#### [De gegevens]
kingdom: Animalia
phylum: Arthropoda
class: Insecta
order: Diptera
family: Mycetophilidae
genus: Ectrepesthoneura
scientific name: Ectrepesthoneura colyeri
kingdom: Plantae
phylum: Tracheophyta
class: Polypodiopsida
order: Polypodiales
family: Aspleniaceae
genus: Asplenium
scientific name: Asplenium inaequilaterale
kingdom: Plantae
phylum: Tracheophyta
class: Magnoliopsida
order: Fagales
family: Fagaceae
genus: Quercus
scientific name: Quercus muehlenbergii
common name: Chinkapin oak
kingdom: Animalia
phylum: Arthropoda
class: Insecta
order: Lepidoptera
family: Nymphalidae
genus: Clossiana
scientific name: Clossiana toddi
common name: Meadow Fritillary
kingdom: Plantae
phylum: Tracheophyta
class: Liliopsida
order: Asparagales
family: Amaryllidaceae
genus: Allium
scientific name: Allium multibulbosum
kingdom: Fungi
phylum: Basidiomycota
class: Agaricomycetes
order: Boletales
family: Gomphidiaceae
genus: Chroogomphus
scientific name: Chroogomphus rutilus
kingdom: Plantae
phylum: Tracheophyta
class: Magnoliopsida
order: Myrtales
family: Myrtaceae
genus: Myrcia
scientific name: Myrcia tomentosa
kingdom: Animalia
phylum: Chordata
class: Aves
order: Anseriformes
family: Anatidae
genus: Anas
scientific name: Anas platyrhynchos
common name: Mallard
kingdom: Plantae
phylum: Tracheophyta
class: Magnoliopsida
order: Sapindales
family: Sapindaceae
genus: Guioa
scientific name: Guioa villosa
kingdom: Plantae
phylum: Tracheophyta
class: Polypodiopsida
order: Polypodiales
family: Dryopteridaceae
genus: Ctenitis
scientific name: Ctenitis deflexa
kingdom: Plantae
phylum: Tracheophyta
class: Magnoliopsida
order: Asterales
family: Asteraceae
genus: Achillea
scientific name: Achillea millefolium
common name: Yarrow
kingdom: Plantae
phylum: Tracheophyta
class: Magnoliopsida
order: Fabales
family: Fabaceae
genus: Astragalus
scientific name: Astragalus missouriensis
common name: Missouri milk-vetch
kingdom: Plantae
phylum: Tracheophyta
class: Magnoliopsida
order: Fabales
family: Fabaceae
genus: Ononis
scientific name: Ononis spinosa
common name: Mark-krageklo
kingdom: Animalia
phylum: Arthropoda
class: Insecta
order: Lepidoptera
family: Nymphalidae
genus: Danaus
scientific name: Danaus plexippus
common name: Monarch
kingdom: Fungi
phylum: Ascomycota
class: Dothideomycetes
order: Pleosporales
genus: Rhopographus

#### [Jouw opdracht]
Herhaal alle regels hierboven letterlijk, van de eerste tot en met de laatste.

#### [Geschreven antwoord]
kingdom: Animalia
phylum: Arthropoda
class: Insecta
order: Diptera
family: Mycetophilidae
genus: Ectrepesthoneura
scientific name: Ectrepesthoneura colyeri
kingdom: Plantae
phylum: Tracheophyta
class: Polypodiopsida
order: Polypodiales
family: Aspleniaceae
genus: Asplenium
scientific name: Asplenium inaequilaterale
kingdom: Plantae
phylum: Tracheophyta
class: Magnoliopsida
order: Fagales
family: Fagaceae
genus: Quercus
scientific name: Quercus muehlenbergii
common name: Chinkapin oak
kingdom: Animalia
phylum: Arthropoda
class: Insecta
order: Lepidoptera
family: Nymphalidae
genus: Clossiana
scientific name: Clossiana toddi
common name: Meadow Fritillary
kingdom: Plantae
phylum: Tracheophyta
class: Liliopsida
order: Asparagales
family: Amaryllidaceae
genus: Allium
scientific name: Allium multibulbosum
kingdom: Fungi
phylum: Basidiomycota
class: Agaricomycetes
order: Boletales
family: Gomphidiaceae
genus: Chroogomphus
scientific name: Chroogomphus rutilus
kingdom: Plantae
phylum: Tracheophyta
class: Magnoliopsida
order: Myrtales
family: Myrtaceae
genus: Myrcia
scientific name: Myrcia tomentosa
kingdom: Animalia
phylum: Chordata
class: Aves
order: Anseriformes
family: Anatidae
genus: Anas
scientific name: Anas platyrhynchos
common name: Mallard
kingdom: Plantae
phylum: Tracheophyta
class: Magnoliopsida
order: Sapindales
family: Sapindaceae
genus: Guioa
scientific name: Guioa villosa
kingdom: Plantae
phylum: Tracheophyta
class: Polypodiopsida
order: Polypodiales
family: Dryopteridaceae
genus: Ctenitis
scientific name: Ctenitis deflexa
kingdom: Plantae
phylum: Tracheophyta
class: Magnoliopsida
order: Asterales
family: Asteraceae
genus: Achillea
scientific name: Achillea millefolium
common name: Yarrow
kingdom: Plantae
phylum: Tracheophyta
class: Magnoliopsida
order: Fabales
family: Fabaceae
genus: Astragalus
scientific name: Astragalus missouriensis
common name: Missouri milk-vetch
kingdom: Plantae
phylum: Tracheophyta
class: Magnoliopsida
order: Fabales
family: Fabaceae
genus: Ononis
scientific name: Ononis spinosa
common name: Mark-krageklo
kingdom: Animalia
phylum: Arthropoda
class: Insecta
order: Lepidoptera
family: Nymphalidae
genus: Danaus
scientific name: Danaus plexippus
common name: Monarch
kingdom: Fungi
phylum: Ascomycota
class: Dothideomycetes
order: Pleosporales
genus: Rhopographus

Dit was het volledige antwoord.